Stored records ->
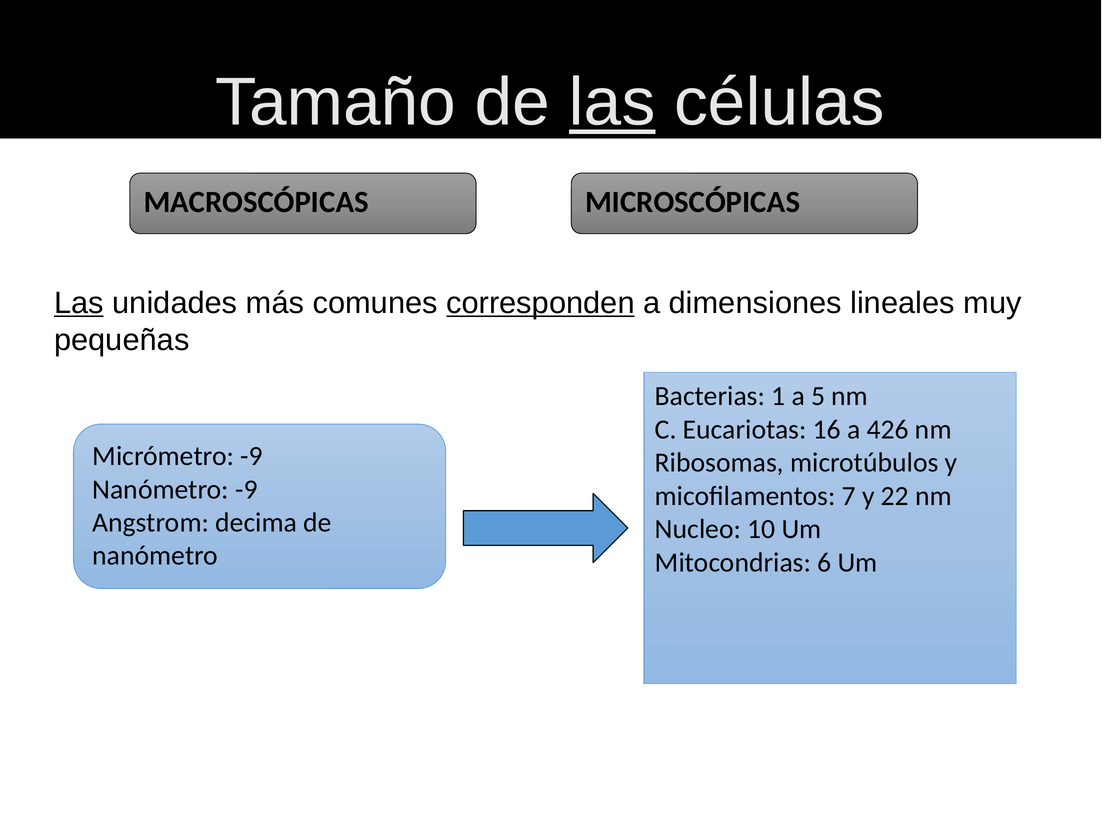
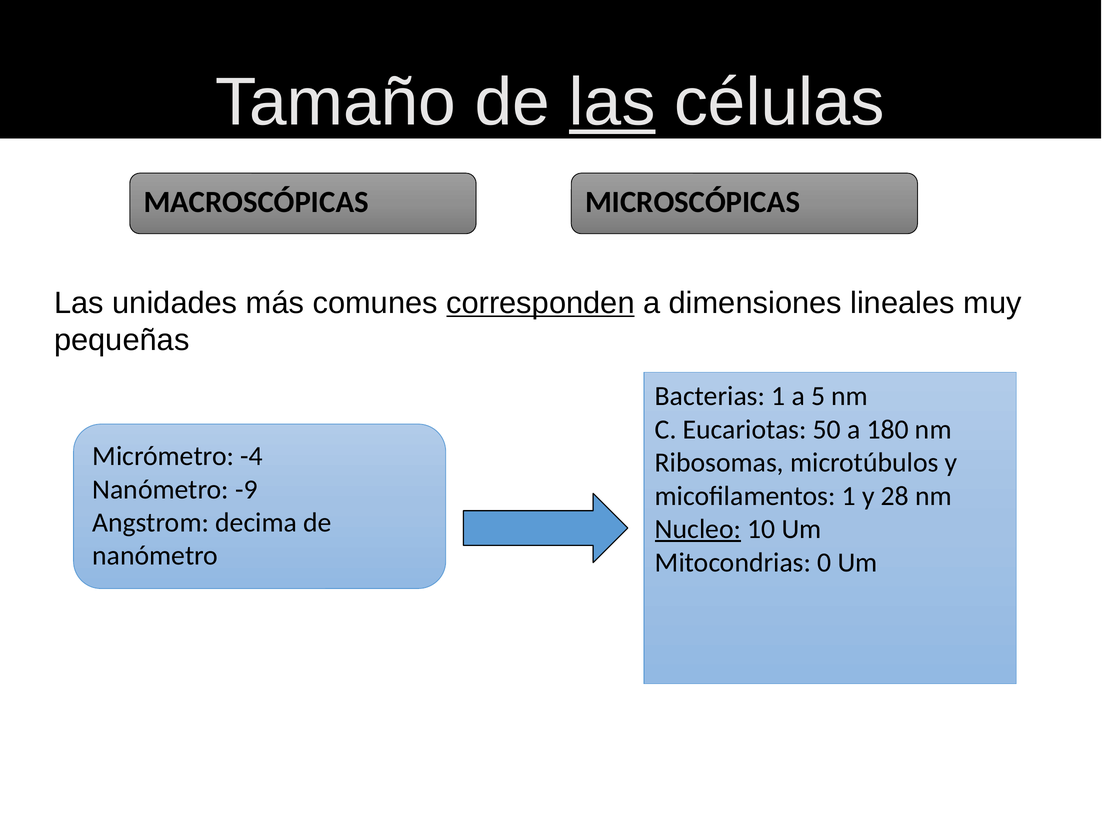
Las at (79, 303) underline: present -> none
16: 16 -> 50
426: 426 -> 180
Micrómetro -9: -9 -> -4
micofilamentos 7: 7 -> 1
22: 22 -> 28
Nucleo underline: none -> present
6: 6 -> 0
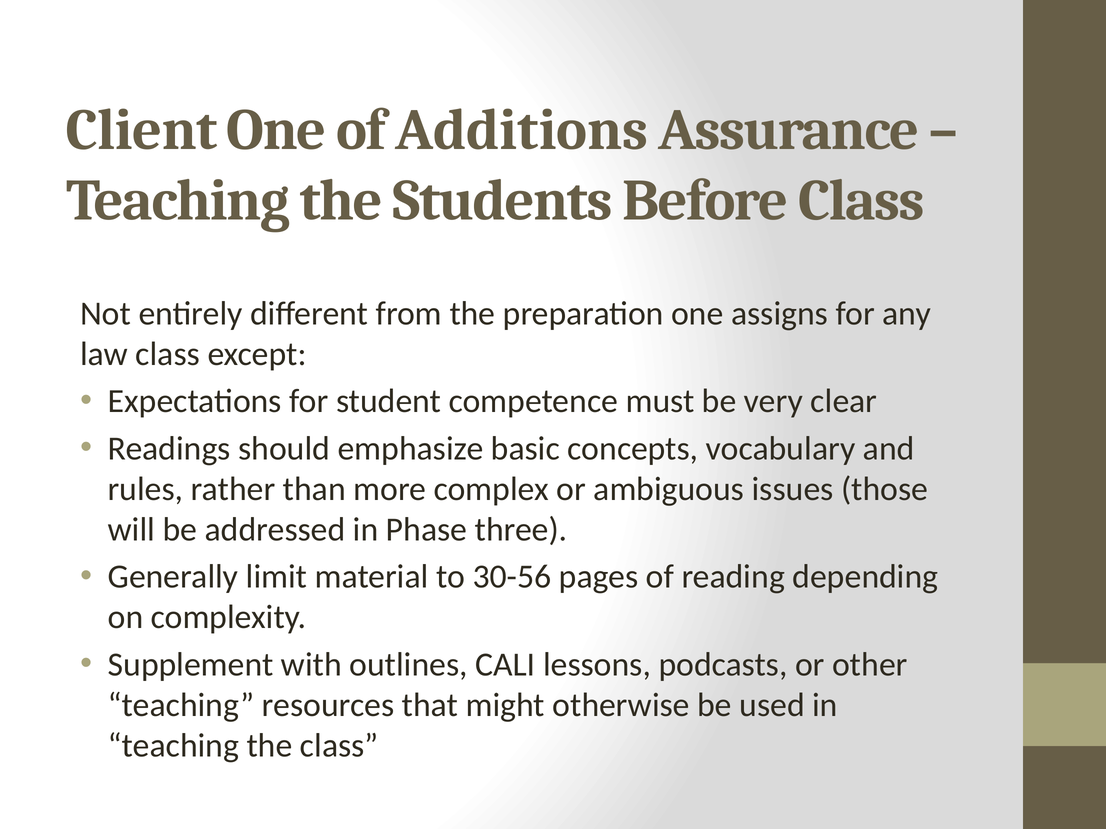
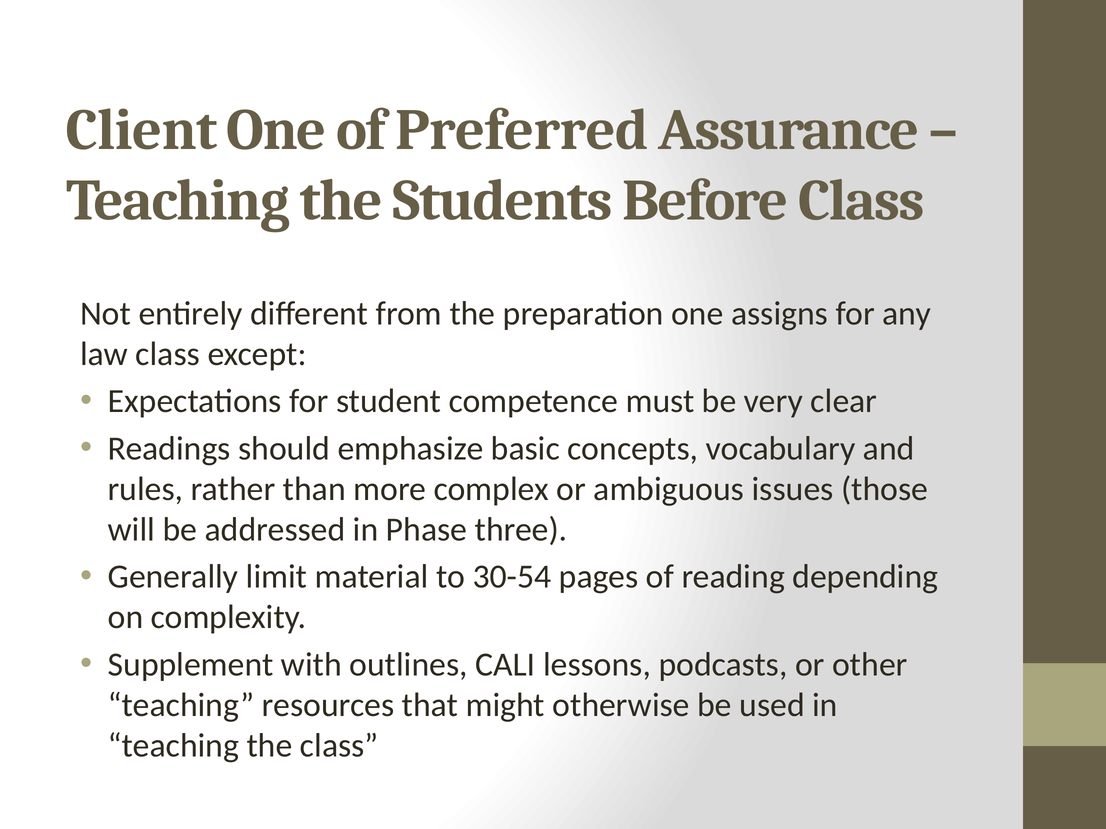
Additions: Additions -> Preferred
30-56: 30-56 -> 30-54
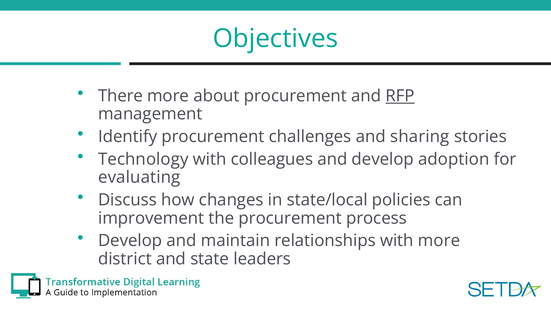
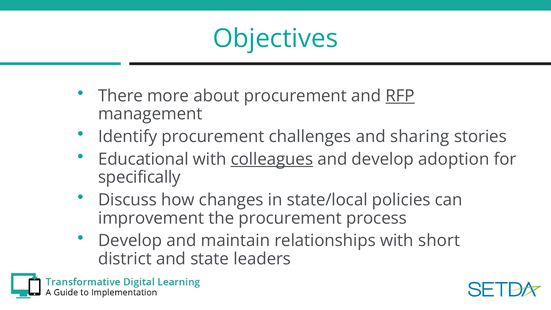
Technology: Technology -> Educational
colleagues underline: none -> present
evaluating: evaluating -> specifically
with more: more -> short
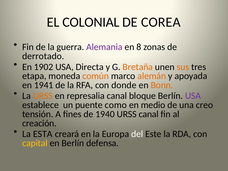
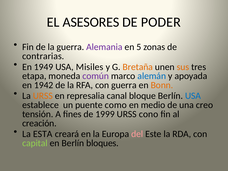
COLONIAL: COLONIAL -> ASESORES
COREA: COREA -> PODER
8: 8 -> 5
derrotado: derrotado -> contrarias
1902: 1902 -> 1949
Directa: Directa -> Misiles
común colour: orange -> purple
alemán colour: orange -> blue
1941: 1941 -> 1942
con donde: donde -> guerra
USA at (193, 96) colour: purple -> blue
1940: 1940 -> 1999
URSS canal: canal -> cono
del colour: white -> pink
capital colour: yellow -> light green
defensa: defensa -> bloques
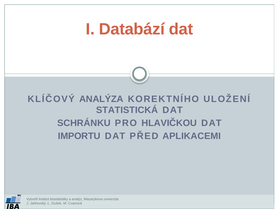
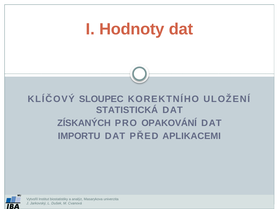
Databází: Databází -> Hodnoty
ANALÝZA: ANALÝZA -> SLOUPEC
SCHRÁNKU: SCHRÁNKU -> ZÍSKANÝCH
HLAVIČKOU: HLAVIČKOU -> OPAKOVÁNÍ
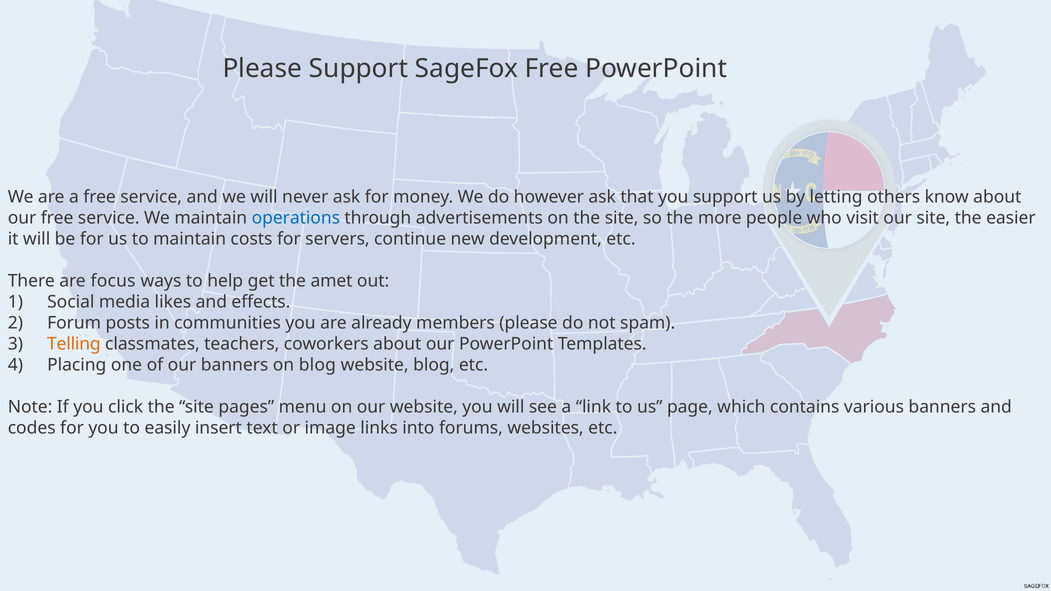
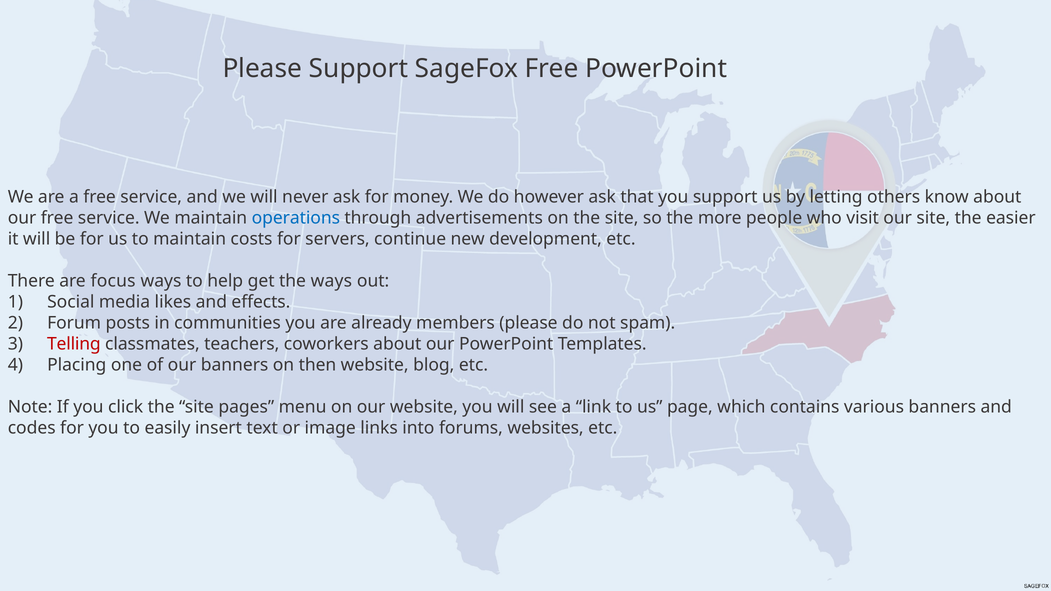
the amet: amet -> ways
Telling colour: orange -> red
on blog: blog -> then
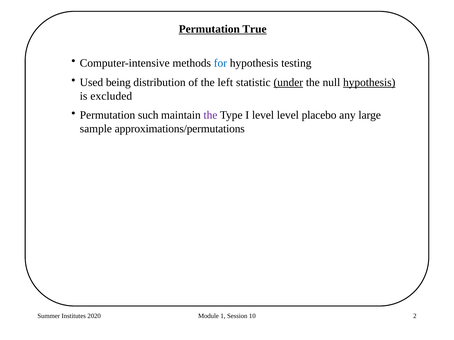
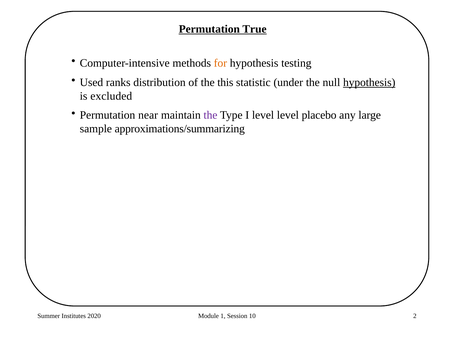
for colour: blue -> orange
being: being -> ranks
left: left -> this
under underline: present -> none
such: such -> near
approximations/permutations: approximations/permutations -> approximations/summarizing
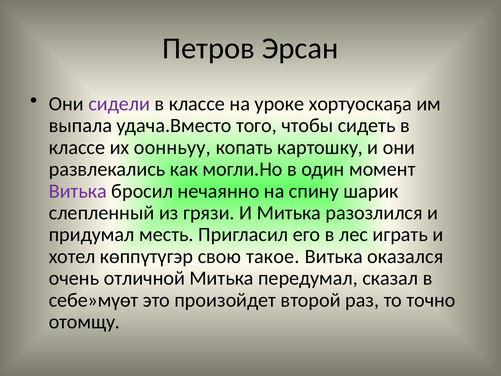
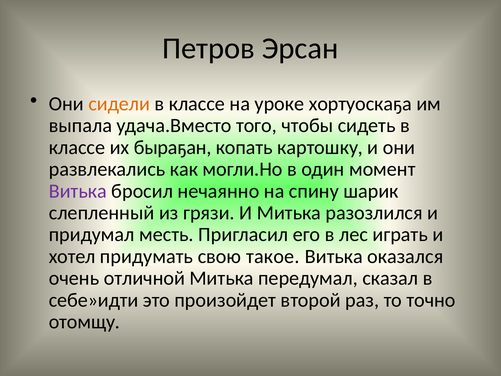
сидели colour: purple -> orange
оонньуу: оонньуу -> быраҕан
көппүтүгэр: көппүтүгэр -> придумать
себе»мүөт: себе»мүөт -> себе»идти
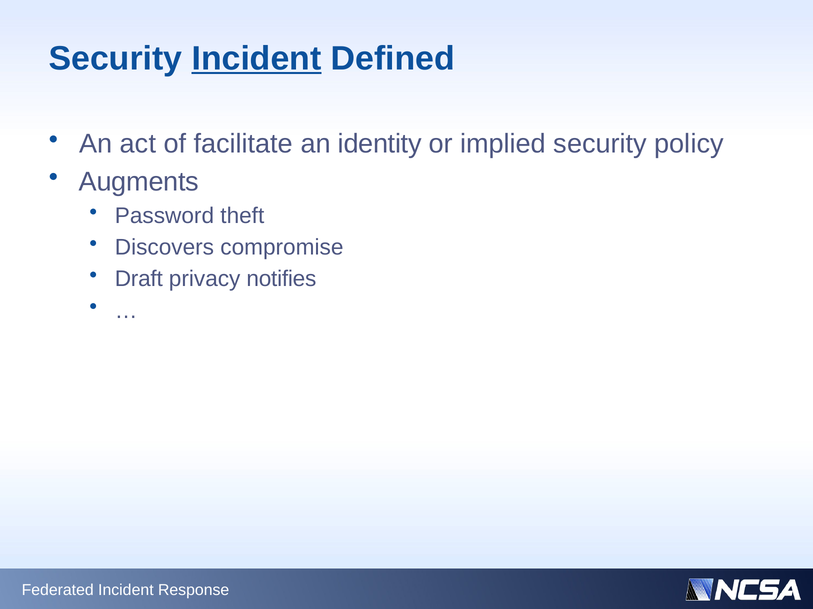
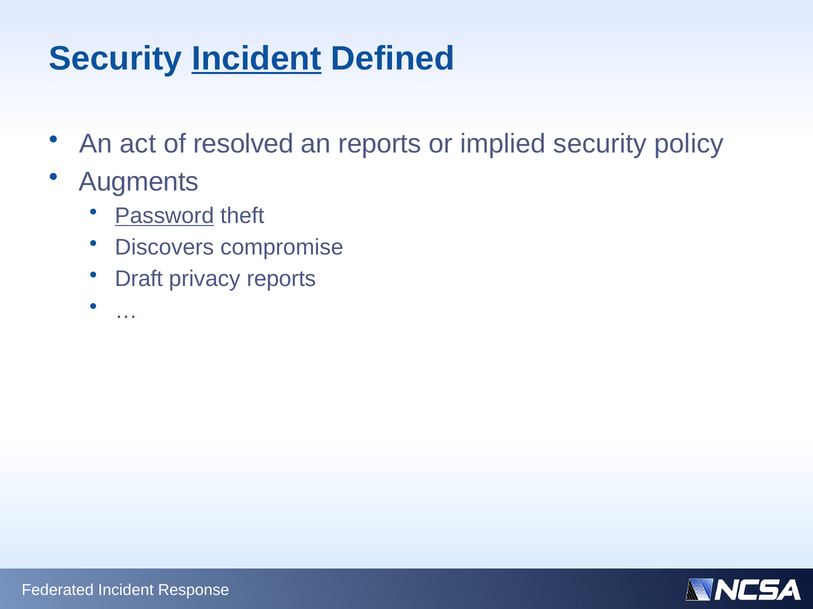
facilitate: facilitate -> resolved
an identity: identity -> reports
Password underline: none -> present
privacy notifies: notifies -> reports
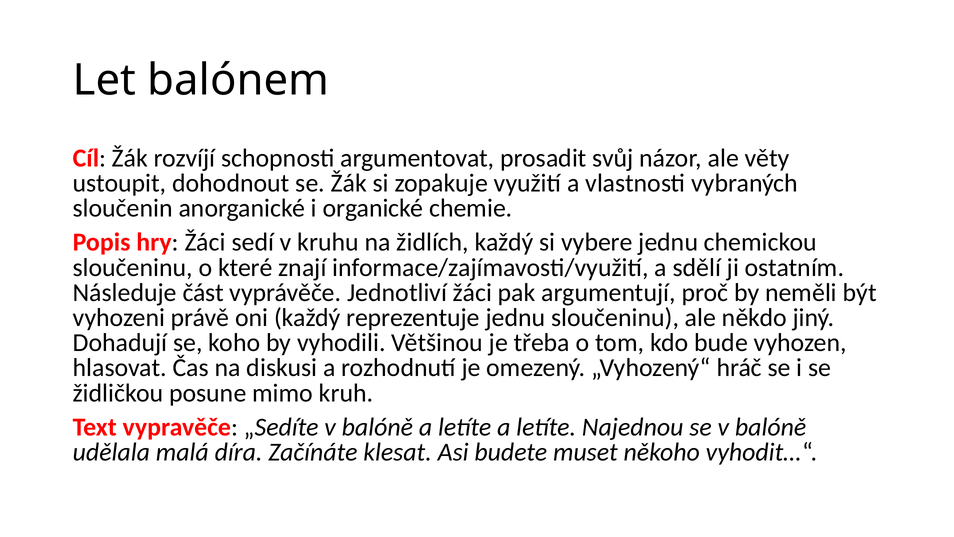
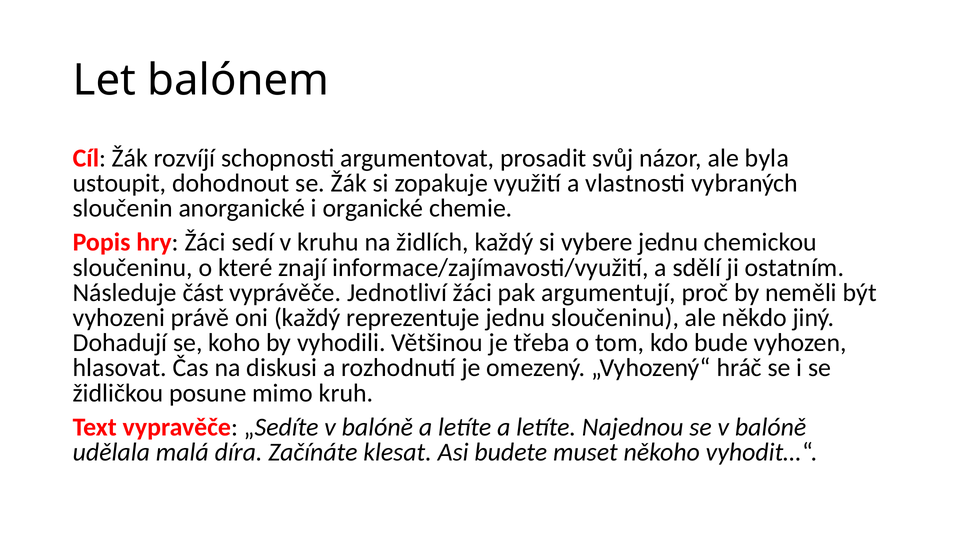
věty: věty -> byla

Task requirements -> Could you change each "colour" in the data above to "color" and give those lines back otherwise unchanged, leaving out the pictures?

Full response ->
Las at (79, 303) underline: present -> none
16: 16 -> 50
426: 426 -> 180
Micrómetro -9: -9 -> -4
micofilamentos 7: 7 -> 1
22: 22 -> 28
Nucleo underline: none -> present
6: 6 -> 0
Additions: Additions -> Preferred
30-56: 30-56 -> 30-54
Technology: Technology -> Educational
colleagues underline: none -> present
evaluating: evaluating -> specifically
with more: more -> short
COLONIAL: COLONIAL -> ASESORES
COREA: COREA -> PODER
8: 8 -> 5
derrotado: derrotado -> contrarias
1902: 1902 -> 1949
Directa: Directa -> Misiles
común color: orange -> purple
alemán color: orange -> blue
1941: 1941 -> 1942
con donde: donde -> guerra
USA at (193, 96) color: purple -> blue
1940: 1940 -> 1999
URSS canal: canal -> cono
del color: white -> pink
capital color: yellow -> light green
defensa: defensa -> bloques
Databází: Databází -> Hodnoty
ANALÝZA: ANALÝZA -> SLOUPEC
SCHRÁNKU: SCHRÁNKU -> ZÍSKANÝCH
HLAVIČKOU: HLAVIČKOU -> OPAKOVÁNÍ
the amet: amet -> ways
Telling color: orange -> red
on blog: blog -> then
for color: blue -> orange
being: being -> ranks
left: left -> this
under underline: present -> none
such: such -> near
approximations/permutations: approximations/permutations -> approximations/summarizing
сидели color: purple -> orange
оонньуу: оонньуу -> быраҕан
көппүтүгэр: көппүтүгэр -> придумать
себе»мүөт: себе»мүөт -> себе»идти
facilitate: facilitate -> resolved
an identity: identity -> reports
Password underline: none -> present
privacy notifies: notifies -> reports
věty: věty -> byla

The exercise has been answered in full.